Liss wondered if she should say something to let the girl know she wasn’t angry about the dog. Before she could decide, Beth Hogencamp appeared in the doorway.

  Liss had given Beth dance lessons, until a real school of dance opened in town. And they’d shared an adventure or two. Her radiant smile lifted Liss’s spirits . . . until she realized the girl was not alone.

  A boy slouched into the room behind her. He was tall, skinny, and scowling, and he wore the ill-fitting, strategically ripped clothing that seemed to be the uniform of boys of a certain age.

  “This is Boxer,” Beth announced. “He’s going to help.”

  The nickname meant nothing to Liss, but a flutter of movement from Samantha’s direction caught her eye. She glanced at her niece in time to see the girl’s cheeks turn bright pink. Then Samantha ducked her head and stared fixedly at her clasped hands.

  She’s only nine, Liss thought. She can’t be interested in boys yet!

  Aloud, she welcomed Boxer and invited him to take a seat. Just because he didn’t make a great first impression didn’t mean he had nothing to contribute. Besides, if he was responsible for Beth’s enthusiasm, she could only be grateful. When Liss had first approached her young neighbor, Beth hadn’t wanted anything to do with Halloween. She’d argued that she was too old for such a silly holiday and had agreed to help only after Liss promised her that she could invite a friend to serve on the committee with her. That friend, it appeared, was Boxer.

  Last to arrive was Stu Burroughs. His business, Stu’s Ski Shop, was right next door to Liss’s store, Moosetookalook Scottish Emporium. Short, chunky, and graying, Stu was something of a curmudgeon. Liss wasn’t surprised when he took exception to Boxer’s appearance. He looked the boy up and down, his lips curving into a contemptuous sneer. “You got a last name, kid?”

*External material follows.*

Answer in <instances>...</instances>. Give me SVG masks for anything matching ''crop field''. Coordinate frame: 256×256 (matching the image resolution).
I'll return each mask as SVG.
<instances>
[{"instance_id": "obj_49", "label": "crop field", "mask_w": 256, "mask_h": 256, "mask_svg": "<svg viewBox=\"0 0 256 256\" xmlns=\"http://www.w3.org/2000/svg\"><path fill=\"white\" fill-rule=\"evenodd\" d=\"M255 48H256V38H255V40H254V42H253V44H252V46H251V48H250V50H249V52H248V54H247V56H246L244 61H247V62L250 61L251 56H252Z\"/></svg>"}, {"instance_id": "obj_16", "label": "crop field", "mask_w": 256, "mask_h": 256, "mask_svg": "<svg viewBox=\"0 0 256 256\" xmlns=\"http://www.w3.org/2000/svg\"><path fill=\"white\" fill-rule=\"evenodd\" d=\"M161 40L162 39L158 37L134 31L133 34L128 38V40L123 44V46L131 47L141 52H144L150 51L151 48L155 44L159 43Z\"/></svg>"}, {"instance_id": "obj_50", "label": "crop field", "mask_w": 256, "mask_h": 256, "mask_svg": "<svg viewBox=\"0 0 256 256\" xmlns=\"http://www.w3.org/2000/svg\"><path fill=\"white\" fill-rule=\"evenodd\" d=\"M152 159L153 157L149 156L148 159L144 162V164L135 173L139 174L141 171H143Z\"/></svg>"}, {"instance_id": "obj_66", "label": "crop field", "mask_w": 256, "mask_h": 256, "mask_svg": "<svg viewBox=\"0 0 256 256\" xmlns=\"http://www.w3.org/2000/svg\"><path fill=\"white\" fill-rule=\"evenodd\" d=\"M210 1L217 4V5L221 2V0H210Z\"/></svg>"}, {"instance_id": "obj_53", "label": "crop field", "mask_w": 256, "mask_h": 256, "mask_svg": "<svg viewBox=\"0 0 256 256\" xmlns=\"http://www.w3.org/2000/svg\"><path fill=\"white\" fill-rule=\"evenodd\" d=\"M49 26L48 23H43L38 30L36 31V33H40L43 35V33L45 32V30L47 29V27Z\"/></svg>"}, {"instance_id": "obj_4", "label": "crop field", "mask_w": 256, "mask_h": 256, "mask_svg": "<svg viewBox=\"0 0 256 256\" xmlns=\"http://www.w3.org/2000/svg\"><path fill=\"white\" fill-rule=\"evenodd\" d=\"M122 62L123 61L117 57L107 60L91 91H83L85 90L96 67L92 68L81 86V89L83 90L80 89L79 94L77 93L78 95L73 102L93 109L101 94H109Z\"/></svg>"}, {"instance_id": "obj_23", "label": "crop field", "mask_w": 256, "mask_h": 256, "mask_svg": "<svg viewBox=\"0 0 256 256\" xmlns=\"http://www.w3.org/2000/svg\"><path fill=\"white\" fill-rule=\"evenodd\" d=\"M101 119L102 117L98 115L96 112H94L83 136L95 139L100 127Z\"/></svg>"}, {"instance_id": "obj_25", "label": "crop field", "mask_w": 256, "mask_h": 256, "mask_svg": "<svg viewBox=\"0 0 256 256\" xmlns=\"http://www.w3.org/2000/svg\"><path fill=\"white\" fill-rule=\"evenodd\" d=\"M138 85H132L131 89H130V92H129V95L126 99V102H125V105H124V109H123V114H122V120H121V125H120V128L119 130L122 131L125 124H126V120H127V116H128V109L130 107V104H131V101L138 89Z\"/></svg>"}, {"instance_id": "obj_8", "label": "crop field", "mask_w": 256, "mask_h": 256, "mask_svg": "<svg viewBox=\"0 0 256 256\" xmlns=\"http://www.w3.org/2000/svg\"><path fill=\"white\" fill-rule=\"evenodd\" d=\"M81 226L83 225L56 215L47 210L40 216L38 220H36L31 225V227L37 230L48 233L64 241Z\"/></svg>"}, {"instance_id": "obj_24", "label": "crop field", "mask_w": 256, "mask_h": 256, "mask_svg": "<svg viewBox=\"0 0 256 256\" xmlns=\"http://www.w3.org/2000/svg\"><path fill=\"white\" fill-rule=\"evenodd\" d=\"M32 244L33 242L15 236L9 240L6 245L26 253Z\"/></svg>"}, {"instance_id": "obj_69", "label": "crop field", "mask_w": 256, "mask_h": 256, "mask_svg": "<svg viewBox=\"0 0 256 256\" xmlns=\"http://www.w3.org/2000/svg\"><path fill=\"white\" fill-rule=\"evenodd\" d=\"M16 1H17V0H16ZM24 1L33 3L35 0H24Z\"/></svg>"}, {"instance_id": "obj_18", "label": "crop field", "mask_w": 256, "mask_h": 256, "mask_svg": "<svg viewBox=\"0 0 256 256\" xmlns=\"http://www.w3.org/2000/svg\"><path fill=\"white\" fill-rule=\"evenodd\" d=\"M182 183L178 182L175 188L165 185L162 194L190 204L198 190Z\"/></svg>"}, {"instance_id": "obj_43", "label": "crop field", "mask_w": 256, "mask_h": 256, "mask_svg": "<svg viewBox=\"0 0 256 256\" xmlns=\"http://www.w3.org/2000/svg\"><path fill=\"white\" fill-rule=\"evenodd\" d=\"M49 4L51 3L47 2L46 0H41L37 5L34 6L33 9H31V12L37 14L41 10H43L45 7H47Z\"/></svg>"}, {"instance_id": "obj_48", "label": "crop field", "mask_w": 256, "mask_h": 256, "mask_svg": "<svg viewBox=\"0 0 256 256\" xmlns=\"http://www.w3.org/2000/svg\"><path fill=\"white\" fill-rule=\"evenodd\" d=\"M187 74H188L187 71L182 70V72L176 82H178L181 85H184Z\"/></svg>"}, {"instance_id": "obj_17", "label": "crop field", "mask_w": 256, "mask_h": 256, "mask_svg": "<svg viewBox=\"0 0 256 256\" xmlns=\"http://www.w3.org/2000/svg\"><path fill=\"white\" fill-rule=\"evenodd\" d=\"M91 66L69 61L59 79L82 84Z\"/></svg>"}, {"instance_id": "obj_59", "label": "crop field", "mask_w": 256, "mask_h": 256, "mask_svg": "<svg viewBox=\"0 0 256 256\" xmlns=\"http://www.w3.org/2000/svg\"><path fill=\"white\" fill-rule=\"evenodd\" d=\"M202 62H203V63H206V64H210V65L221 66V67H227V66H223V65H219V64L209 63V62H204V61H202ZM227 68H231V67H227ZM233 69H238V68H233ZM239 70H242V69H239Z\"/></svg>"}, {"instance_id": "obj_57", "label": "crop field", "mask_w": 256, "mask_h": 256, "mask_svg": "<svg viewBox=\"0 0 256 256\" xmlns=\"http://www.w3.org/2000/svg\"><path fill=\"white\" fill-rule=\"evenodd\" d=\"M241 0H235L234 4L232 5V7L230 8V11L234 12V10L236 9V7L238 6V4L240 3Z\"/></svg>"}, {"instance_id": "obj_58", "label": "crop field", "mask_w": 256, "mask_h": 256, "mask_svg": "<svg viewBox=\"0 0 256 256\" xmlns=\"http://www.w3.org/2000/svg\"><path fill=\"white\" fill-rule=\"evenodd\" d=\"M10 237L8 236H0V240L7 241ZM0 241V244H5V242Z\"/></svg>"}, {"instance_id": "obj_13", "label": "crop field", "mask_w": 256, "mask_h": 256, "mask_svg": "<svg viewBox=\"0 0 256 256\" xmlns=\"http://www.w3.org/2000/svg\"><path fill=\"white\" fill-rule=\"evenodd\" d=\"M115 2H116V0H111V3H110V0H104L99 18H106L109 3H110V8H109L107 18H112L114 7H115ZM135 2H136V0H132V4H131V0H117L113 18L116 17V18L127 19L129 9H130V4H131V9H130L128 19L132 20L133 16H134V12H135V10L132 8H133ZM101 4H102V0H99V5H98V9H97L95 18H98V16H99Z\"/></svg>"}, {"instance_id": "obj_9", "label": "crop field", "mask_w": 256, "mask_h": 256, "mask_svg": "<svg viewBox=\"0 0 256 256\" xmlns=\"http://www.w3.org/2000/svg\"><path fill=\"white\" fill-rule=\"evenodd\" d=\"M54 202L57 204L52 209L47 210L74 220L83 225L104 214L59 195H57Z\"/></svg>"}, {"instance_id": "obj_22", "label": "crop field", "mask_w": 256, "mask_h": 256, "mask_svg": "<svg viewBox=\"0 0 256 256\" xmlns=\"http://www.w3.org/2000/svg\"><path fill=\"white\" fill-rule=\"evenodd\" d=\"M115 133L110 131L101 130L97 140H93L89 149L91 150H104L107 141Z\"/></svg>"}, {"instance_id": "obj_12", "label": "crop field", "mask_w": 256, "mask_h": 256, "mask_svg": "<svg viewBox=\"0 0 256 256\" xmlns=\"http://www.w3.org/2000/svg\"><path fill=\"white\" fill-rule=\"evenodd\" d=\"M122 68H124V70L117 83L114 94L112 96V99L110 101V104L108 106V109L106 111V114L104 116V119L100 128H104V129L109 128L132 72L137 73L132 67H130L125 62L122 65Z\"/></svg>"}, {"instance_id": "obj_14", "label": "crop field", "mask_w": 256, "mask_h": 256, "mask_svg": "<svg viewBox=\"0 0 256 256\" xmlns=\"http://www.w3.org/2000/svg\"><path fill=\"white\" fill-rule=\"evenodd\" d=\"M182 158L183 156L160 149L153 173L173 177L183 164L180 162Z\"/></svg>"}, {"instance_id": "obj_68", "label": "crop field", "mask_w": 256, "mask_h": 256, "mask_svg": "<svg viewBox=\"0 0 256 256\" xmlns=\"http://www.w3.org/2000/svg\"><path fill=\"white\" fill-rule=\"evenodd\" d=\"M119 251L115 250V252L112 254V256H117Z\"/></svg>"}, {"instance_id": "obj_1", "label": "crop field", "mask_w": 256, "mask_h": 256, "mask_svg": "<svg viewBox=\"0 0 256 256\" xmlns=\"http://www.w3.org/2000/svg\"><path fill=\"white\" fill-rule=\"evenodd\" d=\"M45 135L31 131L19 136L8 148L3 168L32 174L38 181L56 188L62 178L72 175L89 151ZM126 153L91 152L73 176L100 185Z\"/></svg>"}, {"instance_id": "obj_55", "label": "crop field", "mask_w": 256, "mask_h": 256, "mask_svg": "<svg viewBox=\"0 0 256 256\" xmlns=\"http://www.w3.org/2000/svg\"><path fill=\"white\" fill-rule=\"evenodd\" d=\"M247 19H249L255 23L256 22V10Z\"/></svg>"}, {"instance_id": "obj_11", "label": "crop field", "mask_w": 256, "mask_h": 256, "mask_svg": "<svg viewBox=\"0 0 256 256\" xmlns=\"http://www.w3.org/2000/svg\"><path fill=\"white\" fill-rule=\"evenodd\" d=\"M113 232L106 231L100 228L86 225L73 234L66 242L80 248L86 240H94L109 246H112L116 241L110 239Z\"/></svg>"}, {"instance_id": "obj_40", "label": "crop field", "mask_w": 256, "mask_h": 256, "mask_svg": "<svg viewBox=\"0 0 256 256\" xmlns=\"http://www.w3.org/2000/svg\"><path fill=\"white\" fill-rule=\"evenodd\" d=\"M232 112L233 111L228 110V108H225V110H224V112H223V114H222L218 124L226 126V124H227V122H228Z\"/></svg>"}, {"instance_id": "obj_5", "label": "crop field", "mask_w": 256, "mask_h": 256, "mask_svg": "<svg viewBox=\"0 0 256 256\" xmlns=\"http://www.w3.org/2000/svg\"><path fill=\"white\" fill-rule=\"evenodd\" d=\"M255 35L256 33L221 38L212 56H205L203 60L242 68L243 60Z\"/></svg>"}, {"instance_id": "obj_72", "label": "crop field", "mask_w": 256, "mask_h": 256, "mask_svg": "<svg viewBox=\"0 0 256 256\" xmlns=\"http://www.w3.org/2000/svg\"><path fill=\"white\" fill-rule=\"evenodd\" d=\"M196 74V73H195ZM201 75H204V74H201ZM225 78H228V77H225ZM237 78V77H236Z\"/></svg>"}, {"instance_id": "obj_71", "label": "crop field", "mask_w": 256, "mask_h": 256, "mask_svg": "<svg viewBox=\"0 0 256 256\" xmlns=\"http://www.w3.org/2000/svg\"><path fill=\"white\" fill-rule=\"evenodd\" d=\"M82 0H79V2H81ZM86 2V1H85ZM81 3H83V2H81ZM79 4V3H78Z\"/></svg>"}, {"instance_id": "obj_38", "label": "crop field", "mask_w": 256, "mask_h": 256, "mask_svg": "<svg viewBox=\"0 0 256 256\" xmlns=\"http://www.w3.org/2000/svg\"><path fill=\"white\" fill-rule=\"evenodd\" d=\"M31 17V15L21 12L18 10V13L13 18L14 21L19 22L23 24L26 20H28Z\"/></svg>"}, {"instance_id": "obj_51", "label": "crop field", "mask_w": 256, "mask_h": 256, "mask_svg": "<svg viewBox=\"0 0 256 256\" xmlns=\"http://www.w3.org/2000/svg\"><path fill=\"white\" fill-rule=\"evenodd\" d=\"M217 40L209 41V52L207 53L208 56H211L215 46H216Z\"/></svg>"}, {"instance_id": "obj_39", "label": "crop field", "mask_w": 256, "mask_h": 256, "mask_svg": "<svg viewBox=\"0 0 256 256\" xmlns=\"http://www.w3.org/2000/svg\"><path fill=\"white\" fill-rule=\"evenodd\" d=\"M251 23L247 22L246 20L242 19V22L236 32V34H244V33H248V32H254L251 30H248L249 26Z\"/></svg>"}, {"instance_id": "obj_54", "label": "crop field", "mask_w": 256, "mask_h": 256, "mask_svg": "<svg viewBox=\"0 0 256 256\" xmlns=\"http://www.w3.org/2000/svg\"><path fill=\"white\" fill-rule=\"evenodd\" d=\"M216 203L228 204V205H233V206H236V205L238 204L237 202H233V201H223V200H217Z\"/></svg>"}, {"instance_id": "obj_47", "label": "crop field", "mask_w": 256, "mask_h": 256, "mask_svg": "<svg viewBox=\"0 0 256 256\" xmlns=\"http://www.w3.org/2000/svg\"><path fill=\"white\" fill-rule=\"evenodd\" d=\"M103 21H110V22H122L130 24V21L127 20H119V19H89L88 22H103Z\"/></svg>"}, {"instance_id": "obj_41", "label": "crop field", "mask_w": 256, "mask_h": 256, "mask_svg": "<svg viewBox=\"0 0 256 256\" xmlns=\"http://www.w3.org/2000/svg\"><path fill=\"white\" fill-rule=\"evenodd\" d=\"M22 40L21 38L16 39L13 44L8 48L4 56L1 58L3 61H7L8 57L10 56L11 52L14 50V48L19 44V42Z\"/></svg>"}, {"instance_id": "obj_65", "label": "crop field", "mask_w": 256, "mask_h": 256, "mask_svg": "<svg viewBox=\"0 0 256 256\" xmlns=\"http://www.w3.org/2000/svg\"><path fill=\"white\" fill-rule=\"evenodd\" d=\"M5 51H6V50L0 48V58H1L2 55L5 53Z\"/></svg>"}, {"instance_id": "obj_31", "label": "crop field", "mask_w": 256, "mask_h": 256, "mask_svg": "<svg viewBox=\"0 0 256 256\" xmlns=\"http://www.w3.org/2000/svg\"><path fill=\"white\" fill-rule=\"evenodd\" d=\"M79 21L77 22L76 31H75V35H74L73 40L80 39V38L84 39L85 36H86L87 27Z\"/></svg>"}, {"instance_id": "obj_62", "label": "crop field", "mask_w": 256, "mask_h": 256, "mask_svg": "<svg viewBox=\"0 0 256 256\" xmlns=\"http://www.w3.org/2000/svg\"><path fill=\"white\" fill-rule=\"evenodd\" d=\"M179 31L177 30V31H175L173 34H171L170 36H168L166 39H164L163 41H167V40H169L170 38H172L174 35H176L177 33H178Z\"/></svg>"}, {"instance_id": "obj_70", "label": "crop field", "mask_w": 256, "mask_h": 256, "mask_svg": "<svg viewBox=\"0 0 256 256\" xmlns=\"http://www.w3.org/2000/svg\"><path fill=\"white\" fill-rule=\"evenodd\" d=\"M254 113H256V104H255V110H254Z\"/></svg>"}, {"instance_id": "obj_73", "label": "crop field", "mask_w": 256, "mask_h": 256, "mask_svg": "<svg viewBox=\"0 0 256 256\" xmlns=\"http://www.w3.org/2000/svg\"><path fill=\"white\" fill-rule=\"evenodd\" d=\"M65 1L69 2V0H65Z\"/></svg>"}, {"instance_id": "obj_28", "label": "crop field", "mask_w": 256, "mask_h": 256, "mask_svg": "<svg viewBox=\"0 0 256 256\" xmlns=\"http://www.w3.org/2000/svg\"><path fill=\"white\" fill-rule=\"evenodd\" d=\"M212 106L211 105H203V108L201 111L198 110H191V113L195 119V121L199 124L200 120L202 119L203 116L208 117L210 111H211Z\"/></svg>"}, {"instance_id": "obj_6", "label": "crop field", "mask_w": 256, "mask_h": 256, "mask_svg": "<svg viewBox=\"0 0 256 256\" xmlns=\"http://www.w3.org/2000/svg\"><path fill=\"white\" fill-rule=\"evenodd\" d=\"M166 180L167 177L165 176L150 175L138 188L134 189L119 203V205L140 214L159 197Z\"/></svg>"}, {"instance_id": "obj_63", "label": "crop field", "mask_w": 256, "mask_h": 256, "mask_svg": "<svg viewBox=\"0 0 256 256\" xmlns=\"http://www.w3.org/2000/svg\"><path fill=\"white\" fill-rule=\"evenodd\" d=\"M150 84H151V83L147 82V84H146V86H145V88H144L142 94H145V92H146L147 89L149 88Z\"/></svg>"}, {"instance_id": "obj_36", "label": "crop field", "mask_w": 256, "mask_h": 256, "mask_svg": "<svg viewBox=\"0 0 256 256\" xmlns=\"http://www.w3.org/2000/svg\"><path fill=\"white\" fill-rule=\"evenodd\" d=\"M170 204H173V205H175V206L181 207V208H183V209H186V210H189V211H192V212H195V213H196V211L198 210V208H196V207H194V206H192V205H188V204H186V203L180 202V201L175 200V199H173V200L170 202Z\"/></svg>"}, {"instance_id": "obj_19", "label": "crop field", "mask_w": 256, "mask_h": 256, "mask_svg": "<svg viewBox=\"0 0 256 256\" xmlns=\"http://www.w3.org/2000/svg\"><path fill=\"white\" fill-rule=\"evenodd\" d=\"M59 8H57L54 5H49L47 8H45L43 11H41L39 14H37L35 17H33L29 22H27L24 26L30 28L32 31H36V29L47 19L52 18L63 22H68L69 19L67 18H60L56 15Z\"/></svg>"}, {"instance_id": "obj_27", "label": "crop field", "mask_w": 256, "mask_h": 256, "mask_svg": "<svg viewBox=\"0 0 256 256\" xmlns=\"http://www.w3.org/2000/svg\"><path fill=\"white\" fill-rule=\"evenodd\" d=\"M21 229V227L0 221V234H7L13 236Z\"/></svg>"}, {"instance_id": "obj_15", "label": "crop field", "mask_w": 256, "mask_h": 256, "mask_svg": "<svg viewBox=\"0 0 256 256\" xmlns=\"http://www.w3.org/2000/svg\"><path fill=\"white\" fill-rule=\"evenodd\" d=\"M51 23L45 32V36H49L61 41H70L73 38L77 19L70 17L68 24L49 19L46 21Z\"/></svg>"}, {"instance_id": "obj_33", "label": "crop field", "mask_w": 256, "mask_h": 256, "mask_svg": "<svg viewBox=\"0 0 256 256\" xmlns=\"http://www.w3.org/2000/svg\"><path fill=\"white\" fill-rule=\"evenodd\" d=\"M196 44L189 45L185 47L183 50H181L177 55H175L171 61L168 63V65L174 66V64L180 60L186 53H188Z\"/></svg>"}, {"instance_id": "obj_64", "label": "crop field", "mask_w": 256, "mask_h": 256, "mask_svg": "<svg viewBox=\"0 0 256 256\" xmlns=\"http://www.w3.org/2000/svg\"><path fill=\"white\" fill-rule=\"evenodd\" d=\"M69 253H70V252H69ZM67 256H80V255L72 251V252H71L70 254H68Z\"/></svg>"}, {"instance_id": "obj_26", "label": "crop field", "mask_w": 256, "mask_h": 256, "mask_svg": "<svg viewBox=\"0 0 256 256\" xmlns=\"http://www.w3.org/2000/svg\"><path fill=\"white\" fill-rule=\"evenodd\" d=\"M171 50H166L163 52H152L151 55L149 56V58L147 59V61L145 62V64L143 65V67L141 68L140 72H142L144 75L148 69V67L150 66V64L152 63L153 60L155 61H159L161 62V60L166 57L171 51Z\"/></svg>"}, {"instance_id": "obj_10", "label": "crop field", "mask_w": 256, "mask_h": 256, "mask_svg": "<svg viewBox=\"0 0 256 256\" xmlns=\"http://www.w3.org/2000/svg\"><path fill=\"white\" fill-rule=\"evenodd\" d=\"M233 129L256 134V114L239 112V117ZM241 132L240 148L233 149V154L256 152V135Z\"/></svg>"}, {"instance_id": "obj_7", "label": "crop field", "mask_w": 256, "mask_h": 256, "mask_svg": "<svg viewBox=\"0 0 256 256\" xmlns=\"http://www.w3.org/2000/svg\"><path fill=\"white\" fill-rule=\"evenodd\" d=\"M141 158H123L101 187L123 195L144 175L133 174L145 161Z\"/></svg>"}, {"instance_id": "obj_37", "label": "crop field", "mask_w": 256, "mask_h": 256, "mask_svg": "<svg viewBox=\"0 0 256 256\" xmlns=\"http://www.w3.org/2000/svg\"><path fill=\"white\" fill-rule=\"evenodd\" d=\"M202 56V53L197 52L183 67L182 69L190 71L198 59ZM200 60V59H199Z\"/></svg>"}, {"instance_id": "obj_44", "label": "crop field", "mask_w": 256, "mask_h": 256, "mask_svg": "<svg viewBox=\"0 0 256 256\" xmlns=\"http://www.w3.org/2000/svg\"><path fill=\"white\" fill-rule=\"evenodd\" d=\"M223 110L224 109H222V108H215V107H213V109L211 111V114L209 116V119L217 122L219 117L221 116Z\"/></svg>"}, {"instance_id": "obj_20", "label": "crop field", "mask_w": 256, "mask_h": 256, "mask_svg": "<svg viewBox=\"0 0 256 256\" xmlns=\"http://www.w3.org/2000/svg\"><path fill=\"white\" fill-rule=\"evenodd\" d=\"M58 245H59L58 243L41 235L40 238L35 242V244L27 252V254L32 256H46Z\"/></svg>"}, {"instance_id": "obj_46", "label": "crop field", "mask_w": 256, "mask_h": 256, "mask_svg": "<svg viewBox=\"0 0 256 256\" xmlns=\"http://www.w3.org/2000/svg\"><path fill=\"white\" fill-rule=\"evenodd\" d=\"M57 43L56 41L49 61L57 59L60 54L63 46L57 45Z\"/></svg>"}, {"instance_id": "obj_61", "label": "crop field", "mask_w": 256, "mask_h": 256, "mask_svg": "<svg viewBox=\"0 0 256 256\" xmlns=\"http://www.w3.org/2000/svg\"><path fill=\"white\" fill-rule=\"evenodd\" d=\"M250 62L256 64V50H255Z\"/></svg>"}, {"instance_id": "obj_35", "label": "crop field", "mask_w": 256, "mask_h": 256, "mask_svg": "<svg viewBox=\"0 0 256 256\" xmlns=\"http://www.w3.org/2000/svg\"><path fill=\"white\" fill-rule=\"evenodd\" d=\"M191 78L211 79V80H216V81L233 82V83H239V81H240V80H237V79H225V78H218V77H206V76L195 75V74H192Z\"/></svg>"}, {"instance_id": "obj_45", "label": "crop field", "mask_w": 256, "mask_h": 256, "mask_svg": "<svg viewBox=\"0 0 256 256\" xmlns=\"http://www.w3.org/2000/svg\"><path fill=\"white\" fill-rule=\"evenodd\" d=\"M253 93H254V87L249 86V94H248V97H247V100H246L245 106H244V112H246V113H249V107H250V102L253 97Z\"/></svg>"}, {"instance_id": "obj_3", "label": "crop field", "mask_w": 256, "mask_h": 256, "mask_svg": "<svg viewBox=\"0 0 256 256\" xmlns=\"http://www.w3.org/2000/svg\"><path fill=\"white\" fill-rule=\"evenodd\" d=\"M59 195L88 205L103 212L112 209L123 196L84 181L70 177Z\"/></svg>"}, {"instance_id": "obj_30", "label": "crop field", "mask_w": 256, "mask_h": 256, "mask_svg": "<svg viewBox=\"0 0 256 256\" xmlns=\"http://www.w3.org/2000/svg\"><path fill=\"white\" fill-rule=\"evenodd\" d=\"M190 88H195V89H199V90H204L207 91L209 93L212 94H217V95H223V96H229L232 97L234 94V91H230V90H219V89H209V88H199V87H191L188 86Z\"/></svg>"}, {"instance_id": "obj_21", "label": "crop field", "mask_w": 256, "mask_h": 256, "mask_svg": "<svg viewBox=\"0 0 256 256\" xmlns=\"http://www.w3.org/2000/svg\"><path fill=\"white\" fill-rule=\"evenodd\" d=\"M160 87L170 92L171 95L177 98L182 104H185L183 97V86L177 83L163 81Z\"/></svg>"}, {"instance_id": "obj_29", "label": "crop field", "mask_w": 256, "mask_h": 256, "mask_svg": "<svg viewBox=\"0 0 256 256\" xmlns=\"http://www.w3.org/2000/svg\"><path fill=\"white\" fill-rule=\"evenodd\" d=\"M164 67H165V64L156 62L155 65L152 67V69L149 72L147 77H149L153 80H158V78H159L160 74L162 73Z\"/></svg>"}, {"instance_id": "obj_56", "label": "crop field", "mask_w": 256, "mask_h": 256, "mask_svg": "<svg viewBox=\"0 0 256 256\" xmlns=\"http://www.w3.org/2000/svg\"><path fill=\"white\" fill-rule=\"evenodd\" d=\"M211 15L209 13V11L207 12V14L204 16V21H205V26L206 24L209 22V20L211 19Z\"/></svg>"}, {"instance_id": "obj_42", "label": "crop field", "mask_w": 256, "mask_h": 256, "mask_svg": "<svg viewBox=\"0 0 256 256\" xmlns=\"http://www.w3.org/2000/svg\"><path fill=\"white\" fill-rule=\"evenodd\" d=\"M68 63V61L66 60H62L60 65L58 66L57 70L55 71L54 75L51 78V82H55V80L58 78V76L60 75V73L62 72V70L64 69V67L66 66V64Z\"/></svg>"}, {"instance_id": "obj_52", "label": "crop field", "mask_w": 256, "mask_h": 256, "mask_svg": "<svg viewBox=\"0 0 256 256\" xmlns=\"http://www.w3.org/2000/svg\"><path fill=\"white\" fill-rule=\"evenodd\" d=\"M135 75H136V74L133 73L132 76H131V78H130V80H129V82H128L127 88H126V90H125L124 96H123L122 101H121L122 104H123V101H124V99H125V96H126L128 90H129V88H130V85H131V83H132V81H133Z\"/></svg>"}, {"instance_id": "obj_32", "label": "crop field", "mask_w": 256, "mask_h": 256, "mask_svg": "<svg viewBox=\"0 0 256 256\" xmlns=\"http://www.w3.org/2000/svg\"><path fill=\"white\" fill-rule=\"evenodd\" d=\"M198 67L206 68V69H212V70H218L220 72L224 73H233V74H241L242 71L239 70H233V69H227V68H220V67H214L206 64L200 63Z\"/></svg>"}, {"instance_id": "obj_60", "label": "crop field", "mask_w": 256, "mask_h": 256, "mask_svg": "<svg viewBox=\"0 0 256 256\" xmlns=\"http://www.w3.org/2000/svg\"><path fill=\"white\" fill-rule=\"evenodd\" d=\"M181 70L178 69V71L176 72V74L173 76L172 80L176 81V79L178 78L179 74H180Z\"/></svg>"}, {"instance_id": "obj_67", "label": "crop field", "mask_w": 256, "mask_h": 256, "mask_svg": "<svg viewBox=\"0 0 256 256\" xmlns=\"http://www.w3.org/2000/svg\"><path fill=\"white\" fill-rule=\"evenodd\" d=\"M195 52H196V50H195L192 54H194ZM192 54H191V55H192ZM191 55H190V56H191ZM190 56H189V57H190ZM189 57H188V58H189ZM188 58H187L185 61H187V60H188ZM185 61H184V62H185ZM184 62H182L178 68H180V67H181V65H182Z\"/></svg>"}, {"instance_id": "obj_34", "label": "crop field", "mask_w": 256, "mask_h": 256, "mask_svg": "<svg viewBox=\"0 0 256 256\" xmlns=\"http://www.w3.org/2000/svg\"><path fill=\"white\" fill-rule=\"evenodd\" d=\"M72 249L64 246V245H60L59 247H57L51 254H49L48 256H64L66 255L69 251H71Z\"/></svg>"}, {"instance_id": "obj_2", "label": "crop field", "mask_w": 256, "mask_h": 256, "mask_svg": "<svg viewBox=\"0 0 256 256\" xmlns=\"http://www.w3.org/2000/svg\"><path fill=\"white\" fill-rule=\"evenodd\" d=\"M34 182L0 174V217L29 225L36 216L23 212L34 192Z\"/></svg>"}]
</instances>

  Boxer’s chin jutted out at a belligerent angle. He had a plain, square face but his dark brown eyes were bright with animosity. “It’s Snipes. What’s it to ya?”

  Stu’s bushy eyebrows shot up and Liss suppressed a groan. Snipes was a name well-known in Moosetookalook. Several members of the family were . . . disreputable, to say the least. Still, no matter who Boxer’s parents were, Liss didn’t think it was fair to hold the actions of adults against a child of eleven or twelve.